Il Napoli ,supportato da 1.400 tifosi circa,di cui ottocento provenienti proprio da Cesena e dintorni,parte subito all’attacco e al 9’Amodio impegna subito Turci con un sinistro a volo da posizione favorevole .Il Cesena risponde immediatamente con un cross dalla sinistra su cui Lazzari clamorosamente non trova l’impatto col pallone, passa poco e il Napoli trova il vantaggio: Trotta è diventato papà poche ore prima del match e forse questo lo galvanizza, tant’è che l’ex Rimini al 19’va via a Ferrini sulla fascia e crossa, per il resto ci pensa Calaiò che di testa, con un autentico colpo di reni lascia di stucco Turci e fa uno a zero. Quello del Cesena è però un vero è proprio botta e risposta ,passa appena un minuto infatti e i padroni di casa pareggiano:la difesa del Napoli è tutto tranne che impeccabile sul lancio in profondità per Papa Waigo, il senegalese si trova incredibilmente solo e di destro batte Iezzo in uscita. Il Napoli non si scompone e prova subito a reagire ,prima con Pià che di testa non inquadra la porta, poi con Calaiò che dopo uno spettacolare uno-due con il brasiliano, spara a lato tutto solo tutto solo davanti a Turci.
Nella fase finale del primo tempo il Napoli cala leggermente e i bianconeri provano ad approfittarene; la squadra di Castori, dopo Juve e Genoa, ha il terzo attacco del torneo e si vede. Papa Waigo è devastante sulla destra, al 35’la punta africana si divora un gol fatto vedendosi respingere una conclusione da due passi da San Gennaro Iezzo che di piede, (altro che pezza!) ci mette proprio una” tovaglia”, poi a tempo scaduto ci prova Pellè con una girata di destro che si spegne sul fondo. Finisce qui un primo tempo divertente e pieno di emozioni.
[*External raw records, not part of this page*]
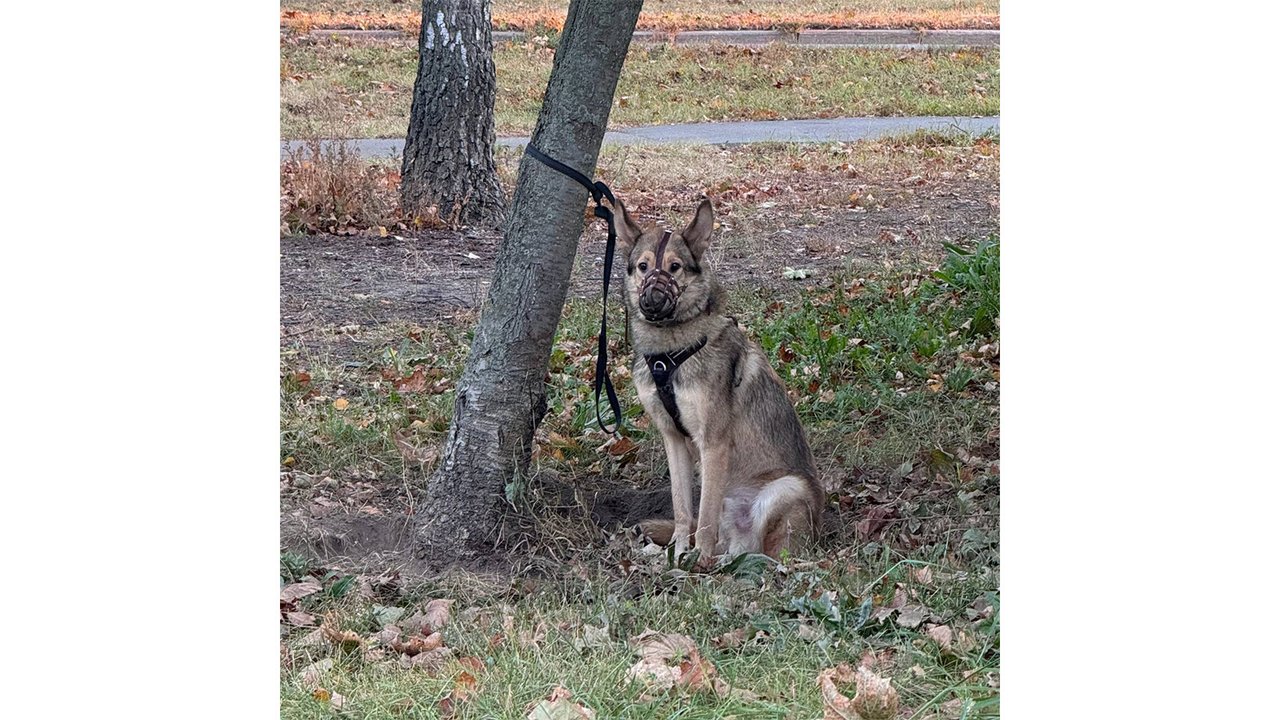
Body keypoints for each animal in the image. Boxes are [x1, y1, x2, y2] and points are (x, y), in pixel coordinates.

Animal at [614, 196, 824, 561]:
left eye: (674, 267)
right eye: (643, 266)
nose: (652, 301)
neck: (670, 354)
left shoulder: (713, 443)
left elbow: (705, 517)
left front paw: (695, 557)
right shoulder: (673, 440)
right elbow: (684, 509)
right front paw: (679, 553)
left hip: (785, 488)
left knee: (767, 553)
Il secondo tempo promette bene, ma alla fine risulterà essere le brutta copia del primo,con il Cesena che rinuncia di fatto ad attaccare chiudendosi in difesa e provando a ripartire in contropiede non facendosi pero mai pericoloso, il Napoli invece mostra un bel calcio, attraverso verticalizzazioni,interessanti cambi di fronte e con manovre ragionate a centrocampo dove Amodio e Dalla Bona la fanno da padroni,al 12’è proprio l’ex del Milan a provarci dalla distanza con Turci pronto a deviare in angolo,passa poco e Amodio prova a imitare il compagno ma ancora l’estrmo difensore bianconero para a terra. Al 32’esce un inconcludente Pià per Sosa, ed è proprio il Pampa(coinvolto nella nuova bufera calcio scommesse)che fa tremare il Cesena con un colpo di testa che Turci manda sulla traversa. Il Napoli rimane poi in dieci a causa di un ingenuità di Calaiò che si fa cacciare per proteste a causa di un fallo laterale non assegnato al Napoli. Infine nel primo dei quattro minuti di recupero concessi dall’albitro Dondarini, gli azzurri sfiorano nuovamente il colpaccio con una botta tremenda di Domizzi su punizione che va a stamparsi ancora sulla traversa con Turci stavolta immobile.
Finisce uno a uno, con il Napoli che ha qualcosa da recriminare per i due legni colpiti nel finale, tuttavia la squadra di Edy Reya trova finalmente un bel gioco, ma paradossalmente perde il primato della classifica, a testimoniare quanto il gioco del calcio sia anomalo ed imprevedibile.